Будь Жегорт (Доускова) - страница 34

Я рассказывала Кристине, как выглядит настоящее море. Как оно пахнет и что оно приятное на вкус. Что на берегу моря есть пляжи, это такие луга из песка, на которых можно играть и находить что-нибудь интересное. Что море простирается так далеко, что совсем непонятно, где заканчивается вода, а где начинаются тучи. Увидеть это можно, но только когда плывет лодочка.

Еще я рассказывала ей, как по-болгарски «мороженое» и «спокойной ночи», и что когда болгары имеют в виду «да», то качают головой, как будто «нет», и наоборот, и что у них в магазинах есть белый вытянутый хлеб и никакого мяса, и что в кондитерских продают только квадратные прозрачные леденцы или еще сладкую кашу в круглых жестянках, и как мертвецов носят в открытых золотых гробах, и как я по этому всему соскучилась. Кристина не поверила, но больше ничего не сказала. Я подумала, что она тоже могла бы мне что-нибудь рассказать, но она вообще очень мало говорит. Почти так же мало, как пани Махачкова.

Не знаю, наверное, я не смогла бы искупаться в этом водохранилище, потому что вдоль всего берега в воде плавала какая-то противная густая желто-белая пена. На обратном пути я спросила, что это за пена, и пан Махачек ответил, что это оттого, что рыб тошнит.

Мне это показалось очень интересным, и дома я сразу побежала к Каченке, но она как раз стояла на коленях в комнате и делала упражнения с колесиком.

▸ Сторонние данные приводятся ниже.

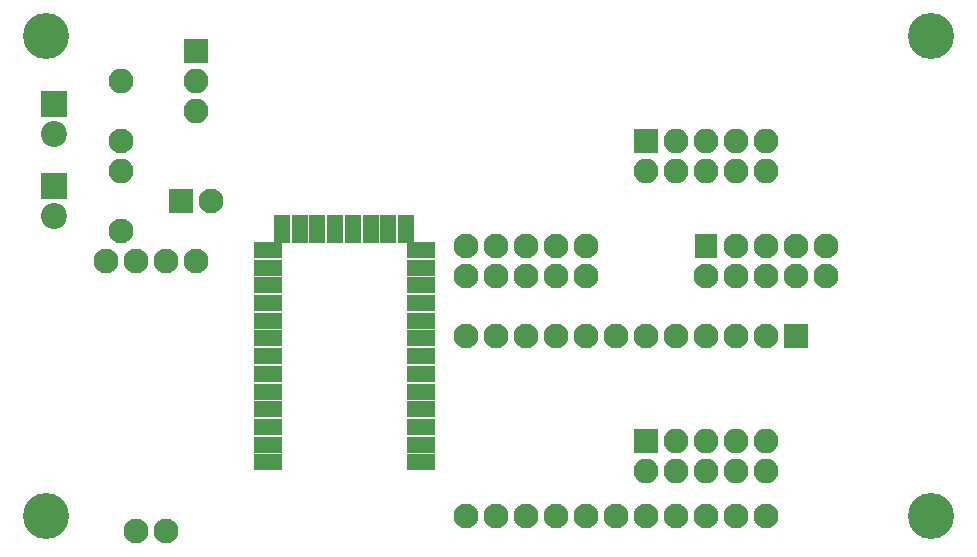
<source format=gts>
G04 #@! TF.FileFunction,Soldermask,Top*
%FSLAX46Y46*%
G04 Gerber Fmt 4.6, Leading zero omitted, Abs format (unit mm)*
G04 Created by KiCad (PCBNEW 4.0.7) date 09/09/17 09:10:53*
%MOMM*%
%LPD*%
G01*
G04 APERTURE LIST*
%ADD10C,0.100000*%
%ADD11R,2.100000X2.100000*%
%ADD12C,2.100000*%
%ADD13O,2.100000X2.100000*%
%ADD14R,2.400000X1.400000*%
%ADD15R,1.400000X2.400000*%
%ADD16R,2.200000X2.200000*%
%ADD17C,2.200000*%
%ADD18C,3.900000*%
%ADD19R,1.924000X2.100000*%
G04 APERTURE END LIST*
D10*
D11*
X132080000Y-90170000D03*
D12*
X134580000Y-90170000D03*
D11*
X171450000Y-110490000D03*
D13*
X171450000Y-113030000D03*
X173990000Y-110490000D03*
X173990000Y-113030000D03*
X176530000Y-110490000D03*
X176530000Y-113030000D03*
X179070000Y-110490000D03*
X179070000Y-113030000D03*
X181610000Y-110490000D03*
X181610000Y-113030000D03*
D11*
X171450000Y-85090000D03*
D13*
X171450000Y-87630000D03*
X173990000Y-85090000D03*
X173990000Y-87630000D03*
X176530000Y-85090000D03*
X176530000Y-87630000D03*
X179070000Y-85090000D03*
X179070000Y-87630000D03*
X181610000Y-85090000D03*
X181610000Y-87630000D03*
D11*
X133350000Y-77470000D03*
D13*
X133350000Y-80010000D03*
X133350000Y-82550000D03*
D14*
X152400000Y-112280000D03*
X152400000Y-110780000D03*
X152400000Y-109280000D03*
X152400000Y-107780000D03*
X152400000Y-106280000D03*
X152400000Y-104780000D03*
X152400000Y-103280000D03*
X152400000Y-101780000D03*
X152400000Y-100280000D03*
X152400000Y-98780000D03*
X152400000Y-97280000D03*
X152400000Y-95780000D03*
X152400000Y-94280000D03*
D15*
X151100000Y-92480000D03*
X149600000Y-92480000D03*
X148100000Y-92480000D03*
X146600000Y-92480000D03*
X145100000Y-92480000D03*
X143600000Y-92480000D03*
X142100000Y-92480000D03*
X140600000Y-92480000D03*
D14*
X139400000Y-94280000D03*
X139400000Y-95780000D03*
X139400000Y-97280000D03*
X139400000Y-98780000D03*
X139400000Y-100280000D03*
X139400000Y-101780000D03*
X139400000Y-103280000D03*
X139400000Y-104780000D03*
X139400000Y-106280000D03*
X139400000Y-107780000D03*
X139400000Y-109280000D03*
X139400000Y-110780000D03*
X139400000Y-112280000D03*
D16*
X121285000Y-81915000D03*
D17*
X121285000Y-84455000D03*
D16*
X121285000Y-88900000D03*
D17*
X121285000Y-91440000D03*
D12*
X127000000Y-85090000D03*
D13*
X127000000Y-80010000D03*
D12*
X127000000Y-92710000D03*
D13*
X127000000Y-87630000D03*
D18*
X120650000Y-76200000D03*
X195580000Y-76200000D03*
X195580000Y-116840000D03*
X120650000Y-116840000D03*
D12*
X133350000Y-95250000D03*
X130810000Y-95250000D03*
X128270000Y-95250000D03*
X125730000Y-95250000D03*
X130810000Y-118110000D03*
X128270000Y-118110000D03*
D19*
X176530000Y-93980000D03*
D12*
X176530000Y-96520000D03*
X179070000Y-93980000D03*
X179070000Y-96520000D03*
X181610000Y-93980000D03*
X181610000Y-96520000D03*
X184150000Y-93980000D03*
X184150000Y-96520000D03*
X186690000Y-93980000D03*
X186690000Y-96520000D03*
X156210000Y-93980000D03*
X156210000Y-96520000D03*
X158750000Y-93980000D03*
X158750000Y-96520000D03*
X161290000Y-93980000D03*
X161290000Y-96520000D03*
X163830000Y-93980000D03*
X163830000Y-96520000D03*
X166370000Y-93980000D03*
X166370000Y-96520000D03*
D11*
X184150000Y-101600000D03*
D12*
X181610000Y-101600000D03*
X179070000Y-101600000D03*
X176530000Y-101600000D03*
X173990000Y-101600000D03*
X171450000Y-101600000D03*
X168910000Y-101600000D03*
X166370000Y-101600000D03*
X163830000Y-101600000D03*
X161290000Y-101600000D03*
X158750000Y-101600000D03*
X156210000Y-101600000D03*
X156210000Y-116840000D03*
X158750000Y-116840000D03*
X161290000Y-116840000D03*
X163830000Y-116840000D03*
X166370000Y-116840000D03*
X168910000Y-116840000D03*
X171450000Y-116840000D03*
X173990000Y-116840000D03*
X176530000Y-116840000D03*
X179070000Y-116840000D03*
X181610000Y-116840000D03*
M02*

</source>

С нее уже текло, она все время ездила туда-сюда и совсем не слушала, что я говорю. Она опять на диете, которая называется яичная, потому что нужно есть одни только яйца вкрутую и больше ничего другого.

Хорошо ей готовить в воскресенье на обед эти легкие, раз ей не нужно их есть. Я бы тоже с удовольствием ела на обед яйца вкрутую, но мне нельзя, хотя мне и нужно похудеть, а Каченка и так худая и, по-моему, спокойно могла бы есть одни торты.

Пепа бы точно послушал про рыб, но он как раз был в театре, и тогда я пошла рассказать об этом хотя бы Пепичеку. Он вылупил глаза, а потом сказал только: «Лыб я не люблю, я люблю больфе фницель».

Ну а на следующий день было то воскресенье с легкими. Шницель был, только когда к нам в гости приехала пражская бабушка Даша с тетей Мартой Краусовой.

Это было большое событие, но не потому, что в Ничин редко кто ездит, а потому, что коммунисты отпустили тетю Марту в Америку. В Америку ведь всегда не пускают. Тетя Марта двадцать лет каждый год отправляла это свое заявление и уже даже не думала, что ей правда это когда-нибудь разрешат.

Она уже старая, гораздо старше бабушки Даши, у нее белые волосы и она вся морщинистая. Но она поедет. Сказала, что прямо через неделю, пока они не передумали. Она поедет и уже никогда не вернется. Мне очень жаль, потому что тетя Марта моя очень хорошая пражская подруга, может даже лучшая, потому что с Терезой мы уже как-то особенно не переписываемся. Тереза уже, наверное, обо мне забыла, поскольку в Праге есть вещи поинтереснее меня.